Selected text>
Configuring the query results cache
You need to understand the query results cache to enable or disable it for debugging and to configure the memory allocated for the results.
Configuring the query results cache
Some operations support hundreds of thousands of users who connect to Hive using BI systems such as Tableau. In these situations, repetitious queries are inevitable. The query results cache, which is on by default, filters and stores common queries in a cache. When you issue the query again, Hive retrieves the query results from a cache instead of recomputing the result, which takes a load off the backend system.
Every query that runs in Hive 3 stores its result in a cache. Hive evicts invalid data from the cache if the input table changes. For example, if you preform aggregation and the base table changes, queries you run most frequently stay in cache, but stale queries are evicted. The query results cache works with managed tables only because Hive cannot track changes to an external table. If you join external and managed tables, Hive falls back to executing the full query. The query results cache works with ACID tables. If you update an ACID table, Hive reruns the query automatically.

Work request 1> In the text on the Hive query results cache, what does Hive do if you join external and managed tables?
Work request 2> Repeat the text on the Hive query results cache word for word, everything from "Every query that" down to "the query automatically.".

Short-answer chart tasks
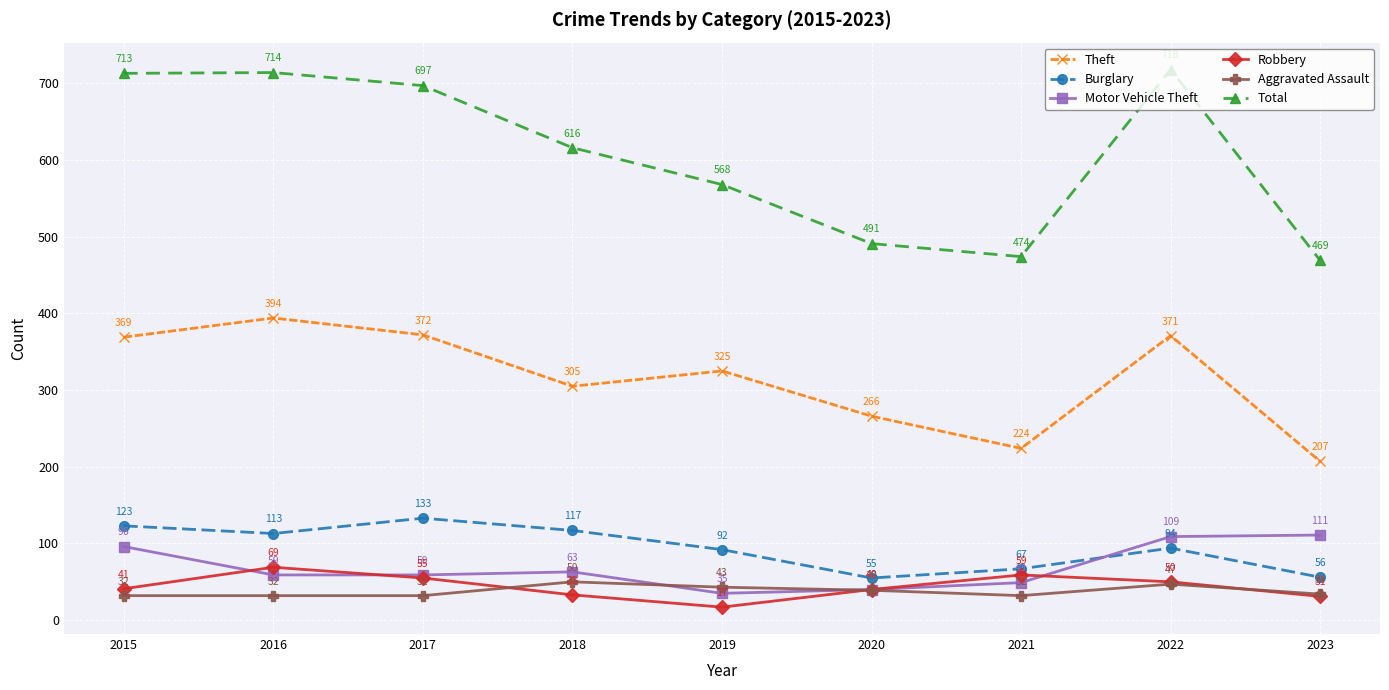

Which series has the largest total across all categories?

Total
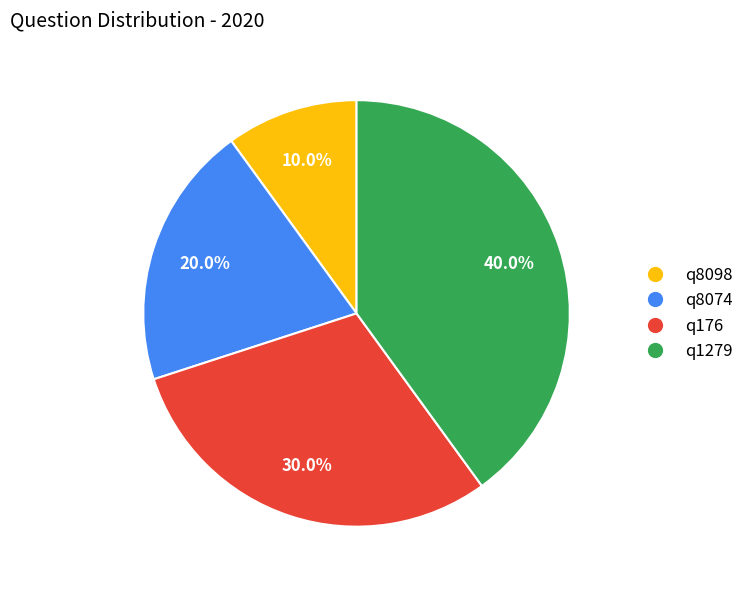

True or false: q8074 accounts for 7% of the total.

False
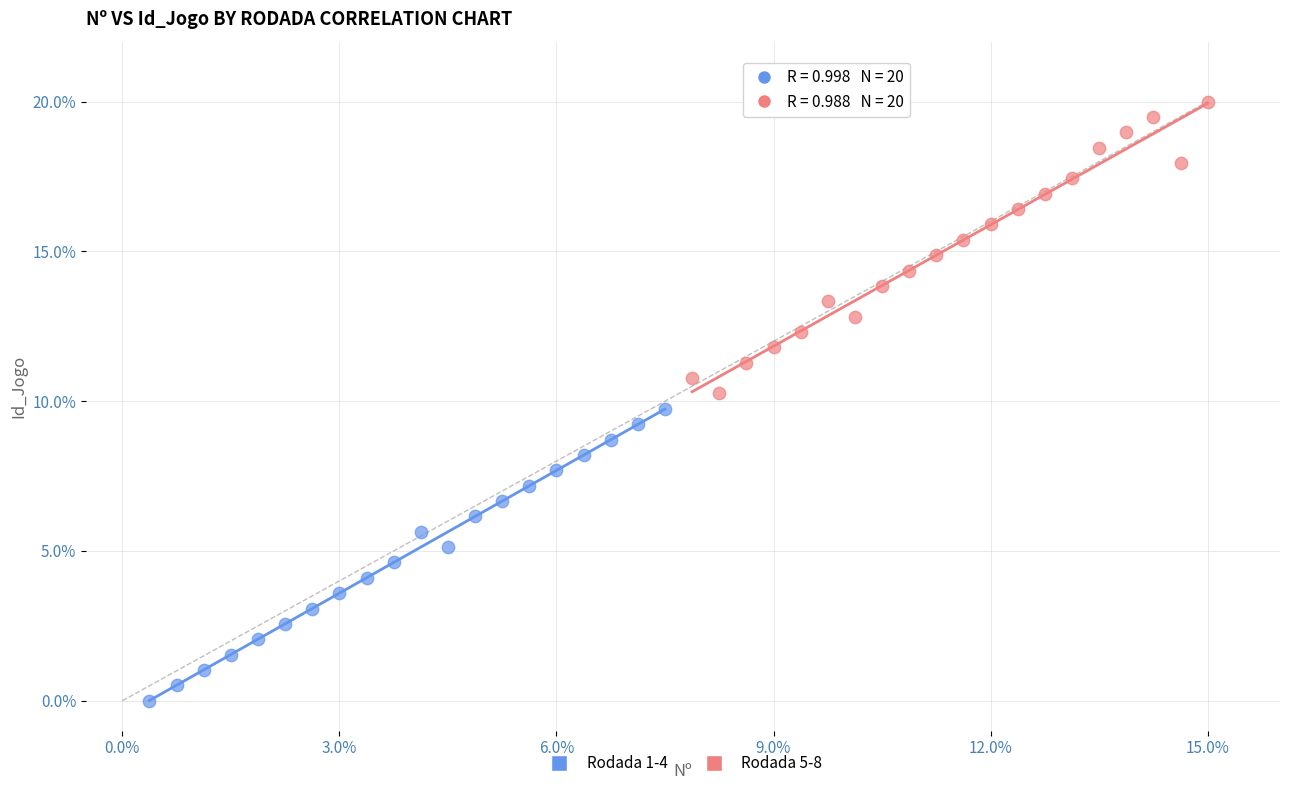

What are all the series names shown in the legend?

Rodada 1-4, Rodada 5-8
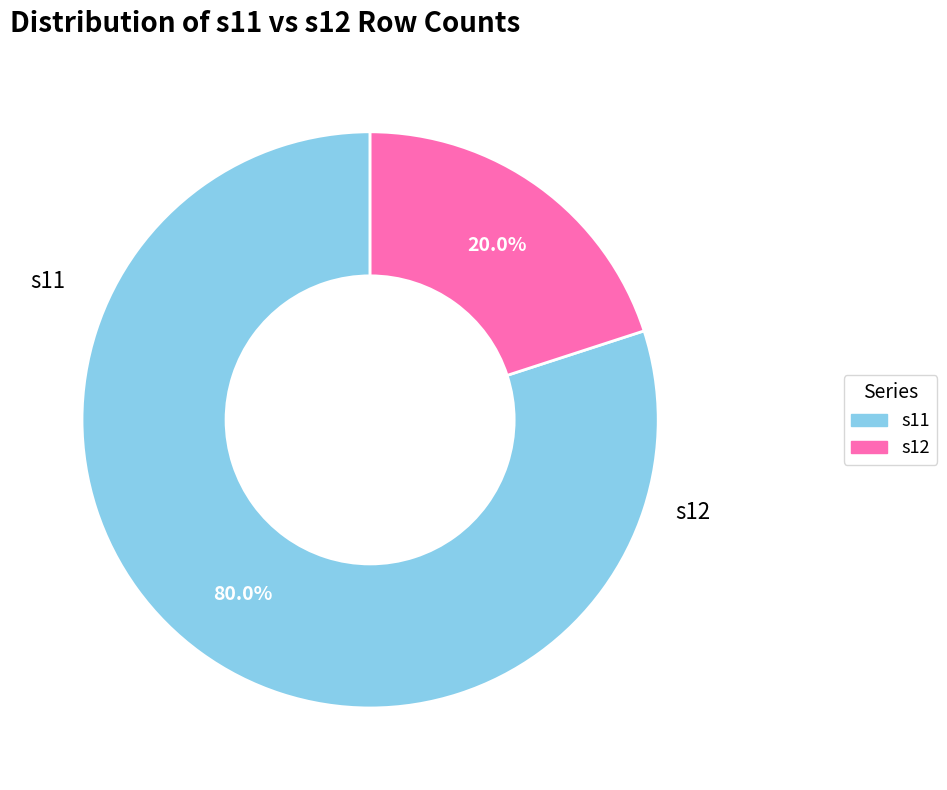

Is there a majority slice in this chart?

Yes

Output 1> It falls back to executing the full query.

Output 2>
Every query that runs in Hive 3 stores its result in a cache. Hive evicts invalid data from the cache if the input table changes. For example, if you preform aggregation and the base table changes, queries you run most frequently stay in cache, but stale queries are evicted. The query results cache works with managed tables only because Hive cannot track changes to an external table. If you join external and managed tables, Hive falls back to executing the full query. The query results cache works with ACID tables. If you update an ACID table, Hive reruns the query automatically.